Pamfleet Group and Gaw Capital Partners are among real estate funds that bought more than HK$54 billion of the city's industrial properties in the year ended June 30, according to data compiled by Centaline Property Agency. That is the highest for any 12-month period on record, the company's data shows.
Redevelopment of vacant industrial spaces has accelerated since 2009 as investors lured by surging office rents seek to exploit the gap between the cost of acquiring the buildings and the potential return from converting them for use by banks, insurers and other business tenants.

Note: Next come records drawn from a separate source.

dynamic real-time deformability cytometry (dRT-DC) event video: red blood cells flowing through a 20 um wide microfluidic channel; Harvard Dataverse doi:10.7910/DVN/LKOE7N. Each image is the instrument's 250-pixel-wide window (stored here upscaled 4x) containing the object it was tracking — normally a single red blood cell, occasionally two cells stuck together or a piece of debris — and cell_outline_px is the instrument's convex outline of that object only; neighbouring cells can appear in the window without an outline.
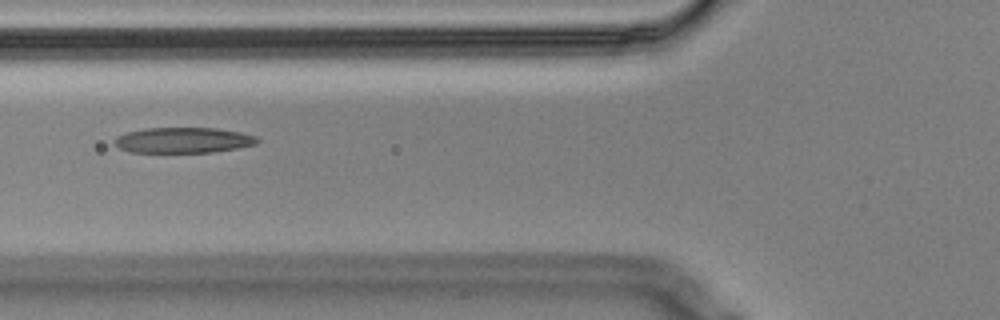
{"species": "Egyptian fruit bat (a non-hibernating species)", "species_latin": "Rousettus aegyptiacus", "temperature_condition": "cold", "stored_images_in_passage": 13, "camera_frame_rate_fps": 3000, "um_per_image_px": 0.085, "animal": {"sex": "male"}, "frame": {"image": 1, "passage_image": 4, "time_ms": 1.0, "image_size_px": [1000, 320], "cell_outline_px": [[260, 140], [256, 144], [236, 148], [212, 152], [128, 152], [112, 144], [112, 140], [116, 136], [124, 132], [144, 128], [216, 128], [240, 132], [256, 136]], "centroid_in_image_um": [15.5, 11.91], "position_along_channel_um": 110.3, "area_um2": 21.44}}
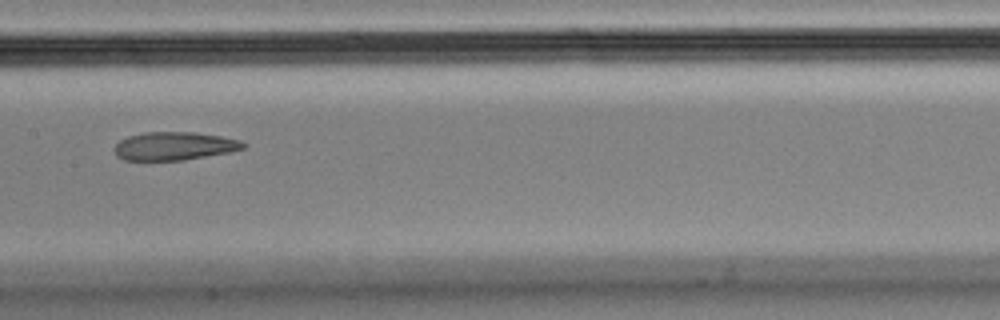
{"frame": {"image": 2, "passage_image": 6, "time_ms": 1.667, "image_size_px": [1000, 320], "cell_outline_px": [[248, 144], [244, 148], [228, 152], [184, 160], [124, 160], [116, 156], [112, 148], [120, 140], [128, 136], [144, 132], [196, 132], [220, 136], [240, 140]], "centroid_in_image_um": [14.78, 12.41], "position_along_channel_um": 192.6, "area_um2": 21.27}}
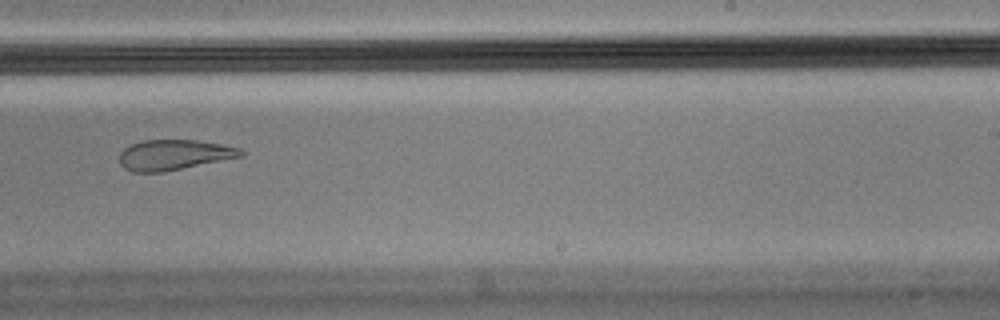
{"frame": {"image": 3, "passage_image": 8, "time_ms": 2.333, "image_size_px": [1000, 320], "cell_outline_px": [[244, 156], [160, 172], [132, 172], [124, 168], [120, 164], [120, 152], [124, 148], [132, 144], [144, 140], [196, 140], [220, 144], [240, 148], [244, 152]], "centroid_in_image_um": [14.77, 13.16], "position_along_channel_um": 274.2, "area_um2": 21.21}}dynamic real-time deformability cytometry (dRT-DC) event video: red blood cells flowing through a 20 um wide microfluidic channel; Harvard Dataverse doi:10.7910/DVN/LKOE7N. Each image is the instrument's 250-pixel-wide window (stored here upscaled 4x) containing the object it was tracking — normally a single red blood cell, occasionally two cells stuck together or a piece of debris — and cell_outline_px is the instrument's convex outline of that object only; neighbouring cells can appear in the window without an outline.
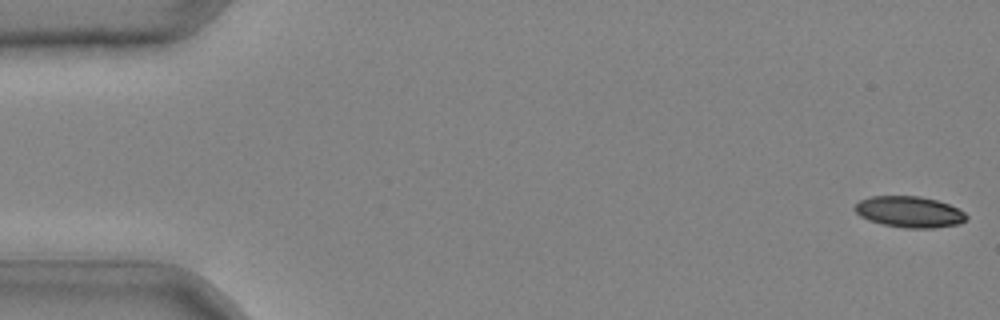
{"species": "common noctule bat (a hibernating species)", "species_latin": "Nyctalus noctula", "temperature_condition": "cold", "stored_images_in_passage": 42, "camera_frame_rate_fps": 3000, "um_per_image_px": 0.085, "animal": {"sex": "male", "body_mass_g": 20.4}, "frame": {"image": 1, "passage_image": 1, "time_ms": 0.0, "image_size_px": [1000, 320], "cell_outline_px": [[968, 216], [960, 224], [932, 228], [904, 228], [884, 224], [868, 220], [860, 216], [852, 208], [860, 200], [872, 196], [920, 196], [936, 200], [948, 204], [964, 212]], "centroid_in_image_um": [77.28, 18.01], "position_along_channel_um": 7.7, "area_um2": 20.17}}
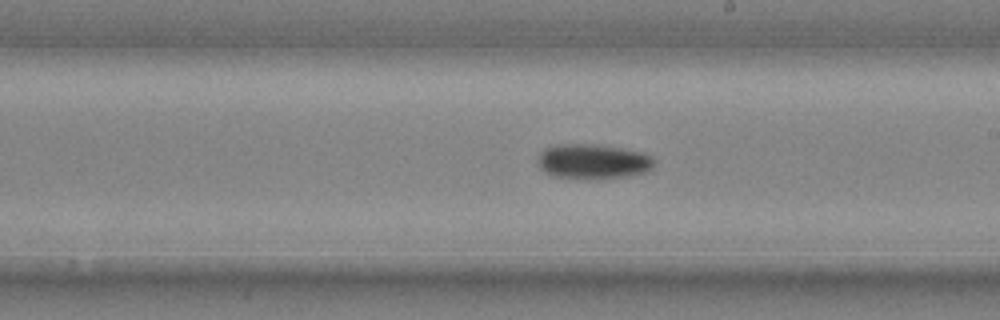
{"frame": {"image": 2, "passage_image": 25, "time_ms": 8.0, "image_size_px": [1000, 320], "cell_outline_px": [[656, 160], [652, 168], [644, 172], [628, 176], [600, 180], [588, 180], [552, 176], [544, 172], [540, 168], [540, 152], [544, 148], [560, 144], [592, 144], [620, 148], [644, 152], [652, 156]], "centroid_in_image_um": [50.44, 13.75], "position_along_channel_um": 238.6, "area_um2": 24.04}}
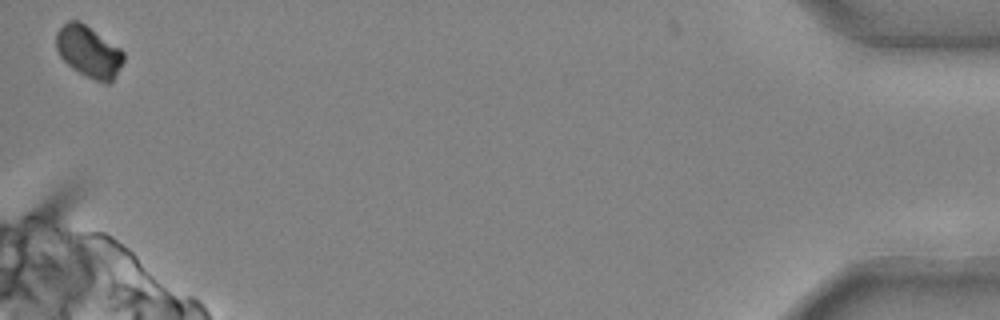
{"frame": {"image": 3, "passage_image": 42, "time_ms": 13.667, "image_size_px": [1000, 320], "cell_outline_px": [[124, 60], [112, 80], [108, 84], [104, 84], [72, 68], [60, 56], [56, 48], [56, 32], [68, 20], [76, 20], [84, 24], [120, 48], [124, 52]], "centroid_in_image_um": [7.54, 4.39], "position_along_channel_um": 427.7, "area_um2": 19.83}}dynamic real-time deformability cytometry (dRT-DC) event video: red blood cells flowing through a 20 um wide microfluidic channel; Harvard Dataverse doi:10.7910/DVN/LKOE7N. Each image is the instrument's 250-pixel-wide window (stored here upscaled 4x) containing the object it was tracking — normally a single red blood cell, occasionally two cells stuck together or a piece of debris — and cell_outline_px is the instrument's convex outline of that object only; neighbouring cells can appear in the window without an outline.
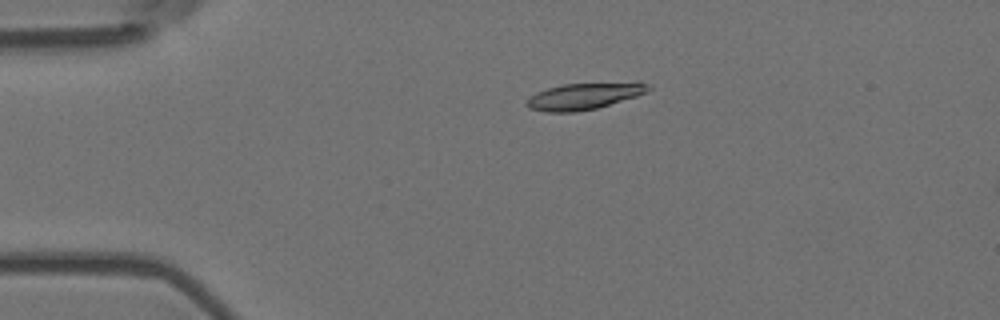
{"species": "Egyptian fruit bat (a non-hibernating species)", "species_latin": "Rousettus aegyptiacus", "temperature_condition": "room temperature", "stored_images_in_passage": 10, "camera_frame_rate_fps": 3000, "um_per_image_px": 0.085, "animal": {"sex": "female"}, "frame": {"image": 1, "passage_image": 4, "time_ms": 1.0, "image_size_px": [1000, 320], "cell_outline_px": [[652, 88], [636, 96], [596, 108], [576, 112], [544, 112], [528, 108], [524, 104], [524, 100], [528, 96], [536, 92], [548, 88], [564, 84], [640, 80], [652, 84]], "centroid_in_image_um": [49.67, 8.14], "position_along_channel_um": 35.3, "area_um2": 19.54}}
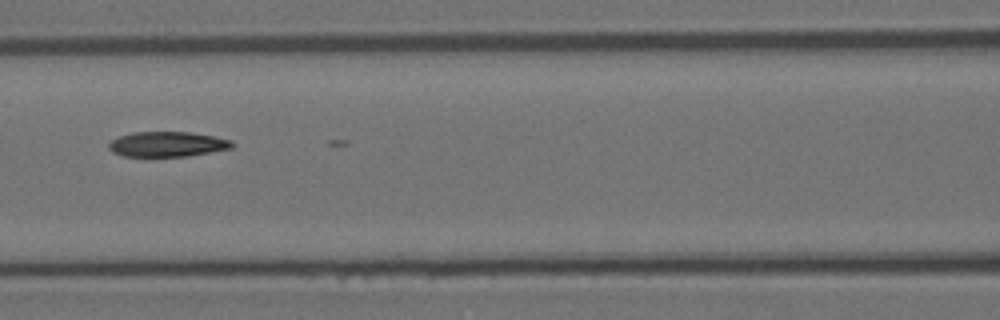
{"frame": {"image": 2, "passage_image": 8, "time_ms": 2.333, "image_size_px": [1000, 320], "cell_outline_px": [[232, 148], [188, 156], [124, 156], [112, 152], [108, 148], [108, 144], [112, 140], [120, 136], [132, 132], [188, 132], [212, 136], [232, 140]], "centroid_in_image_um": [14.19, 12.25], "position_along_channel_um": 152.4, "area_um2": 17.86}}
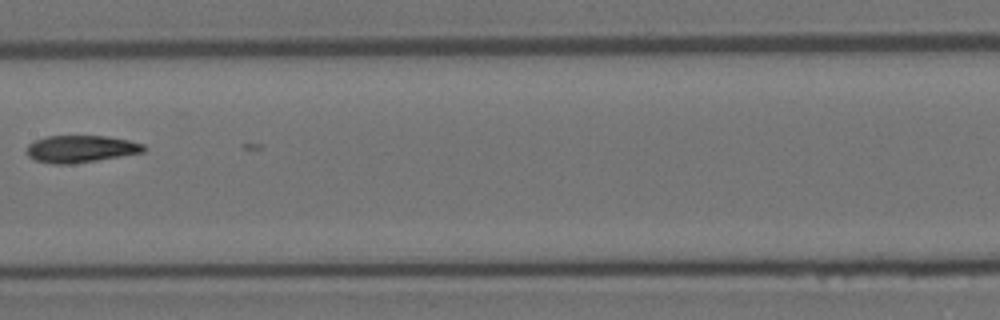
{"frame": {"image": 3, "passage_image": 9, "time_ms": 2.667, "image_size_px": [1000, 320], "cell_outline_px": [[144, 152], [72, 164], [52, 164], [36, 160], [28, 156], [28, 144], [36, 140], [48, 136], [104, 136], [128, 140], [144, 144]], "centroid_in_image_um": [6.86, 12.66], "position_along_channel_um": 200.5, "area_um2": 18.21}}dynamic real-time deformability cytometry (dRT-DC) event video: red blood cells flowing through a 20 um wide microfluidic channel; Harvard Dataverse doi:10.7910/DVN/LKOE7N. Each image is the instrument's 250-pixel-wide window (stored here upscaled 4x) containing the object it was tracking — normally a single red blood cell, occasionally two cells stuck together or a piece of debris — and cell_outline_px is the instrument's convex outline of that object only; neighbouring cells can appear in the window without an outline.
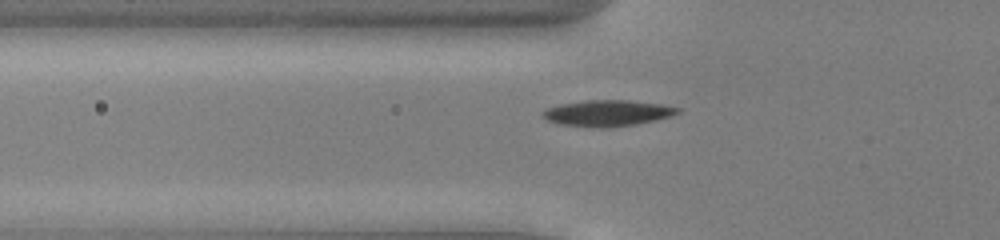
{"species": "common noctule bat (a hibernating species)", "species_latin": "Nyctalus noctula", "temperature_condition": "cold", "stored_images_in_passage": 38, "camera_frame_rate_fps": 3000, "um_per_image_px": 0.085, "animal": {"sex": "male", "body_mass_g": 13.0, "forearm_length_mm": 53.1}, "frame": {"image": 1, "passage_image": 4, "time_ms": 1.0, "image_size_px": [1000, 240], "cell_outline_px": [[680, 112], [668, 116], [636, 124], [600, 128], [560, 124], [548, 120], [540, 116], [540, 112], [548, 108], [560, 104], [584, 100], [628, 100], [660, 104], [680, 108]], "centroid_in_image_um": [51.57, 9.6], "position_along_channel_um": 74.2, "area_um2": 20.29}}
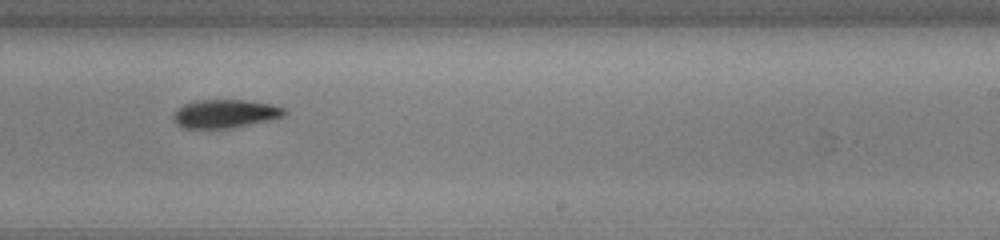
{"frame": {"image": 2, "passage_image": 19, "time_ms": 6.0, "image_size_px": [1000, 240], "cell_outline_px": [[288, 112], [284, 116], [268, 120], [232, 128], [180, 128], [172, 120], [172, 116], [184, 104], [196, 100], [248, 100], [268, 104], [284, 108]], "centroid_in_image_um": [19.11, 9.67], "position_along_channel_um": 269.9, "area_um2": 18.32}}
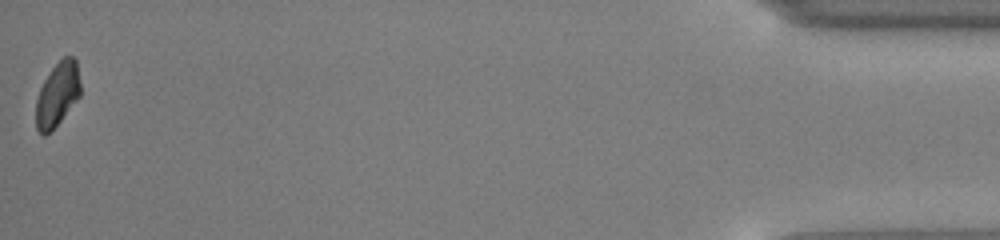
{"frame": {"image": 3, "passage_image": 38, "time_ms": 12.333, "image_size_px": [1000, 240], "cell_outline_px": [[80, 96], [60, 120], [44, 136], [36, 128], [36, 100], [40, 88], [44, 80], [52, 68], [64, 56], [72, 56], [76, 60], [80, 84]], "centroid_in_image_um": [4.88, 7.99], "position_along_channel_um": 430.3, "area_um2": 16.24}, "authors_computed_cell_mechanics": {"area_um2": 18.4093, "velocity_mm_per_s": 3.9282, "shape_relaxation_time_tau1_ms": 2.822, "shape_relaxation_time_tau2_ms": null, "deformation_change_tau1": 0.0931, "deformation_change_tau2": null}}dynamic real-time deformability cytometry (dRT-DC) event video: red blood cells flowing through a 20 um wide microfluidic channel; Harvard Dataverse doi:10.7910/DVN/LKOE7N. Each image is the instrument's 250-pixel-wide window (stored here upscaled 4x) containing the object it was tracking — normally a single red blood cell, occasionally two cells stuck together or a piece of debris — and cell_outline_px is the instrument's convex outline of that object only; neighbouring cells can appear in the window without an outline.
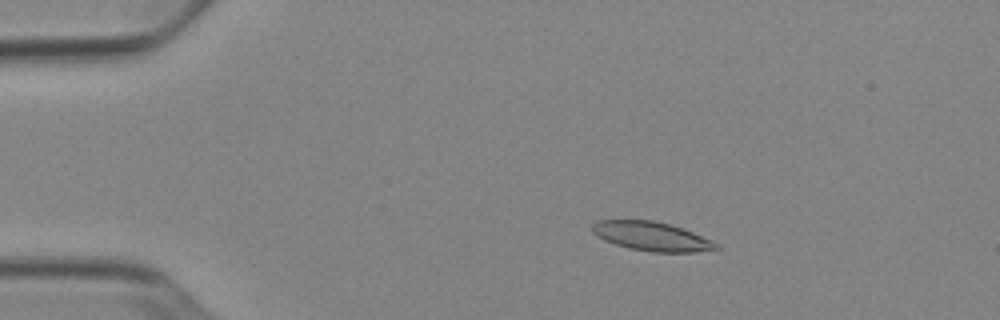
{"species": "Egyptian fruit bat (a non-hibernating species)", "species_latin": "Rousettus aegyptiacus", "temperature_condition": "cold", "stored_images_in_passage": 52, "camera_frame_rate_fps": 3000, "um_per_image_px": 0.085, "animal": {"sex": "female"}, "frame": {"image": 1, "passage_image": 9, "time_ms": 2.667, "image_size_px": [1000, 320], "cell_outline_px": [[720, 248], [696, 252], [652, 252], [628, 248], [604, 240], [592, 232], [592, 224], [596, 220], [652, 220], [684, 228], [712, 240], [720, 244]], "centroid_in_image_um": [55.41, 20.09], "position_along_channel_um": 29.6, "area_um2": 21.04}}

The government has implemented policy changes since the 1980s to encourage the transformation of unused properties after manufacturing shifted to cheaper locations in the mainland and Southeast Asia.
"It's been a slow start, but things have picked up over the past few years," said Simon Lo, Hong Kong-based head of Asia research at property broker Colliers International. "Buyers are coming in with the expectation their returns will go up multiple times because of the redevelopment potential."
Demand for offices has been swelling as Hong Kong cemented its place as a regional financial hub over the past decade. Average prime office rents have risen 54 per cent to June from mid-2009, according to government figures. Average vacancy rates fell to 6.1 per cent at the end of 2012 from 11.5 per cent in 2009.
The makeovers of industrial properties will provide about 800,000 square feet of new office space in Hong Kong next year, according to Colliers. Excluding conversions, developers will add about 456,000 sq ft of new space, the broker said.
Increasing investor demand has pushed up prices of warehouses and factories almost threefold since early 2009, according to broker CBRE Group. At the end of the second quarter, warehouses fetched about HK$2,680 per square foot while factories were getting HK$3,540 per square foot. Higher prices drove down the average investment yield to below 3 per cent at the end of June, Colliers said.
By contrast, prices of prime offices in Central have doubled to more than HK$35,000 per square foot in the first half, according to government figures. Yields have fallen to about 2.8 per cent, according to Colliers.
Goodman Group, whose funds own about 40 per cent of Hong Kong's prime warehouse space, is taking advantage of rising values to exit some properties. In the past year it has sold some of its older and smaller assets to buyers that plan to convert them for office use, said Philip Pearce, Greater China managing director of the Sydney-based company.
"What we have been able to do is redeploy that money to other acquisitions and upgrade existing properties," Pearce said. "And when you've taken supply out of the market, it clearly has an impact" on rents, he said.
Pamfleet and Swiss private-equity fund Partners Group in April completed a HK$958 million acquisition of a 13-year-old factory building in Kowloon East, which has been designated by the government as a secondary business district.
The building is within walking distance from the 21-storey, 1.1 million square foot Manulife Financial Centre developed by Sun Hung Kai Properties, Hong Kong's biggest builder by market value, and Henderson Land Development on an old industrial site in 2007.
Pamfleet will convert the project into an office tower that can be opened to tenants as early as the end of this year, chief executive Andrew Moore said.
New office supply in Hong Kong will fall about a third short of demand by 2020, according to CBRE. To tackle the shortage, the government has pledged to develop Kowloon East, which includes the old Kai Tak airport site, into a secondary financial district with more than 40 million square feet of prime office space.
Almost 90 per cent of the 1,500 industrial buildings in Hong Kong are eligible for conversion under the government's plan, according to Colliers.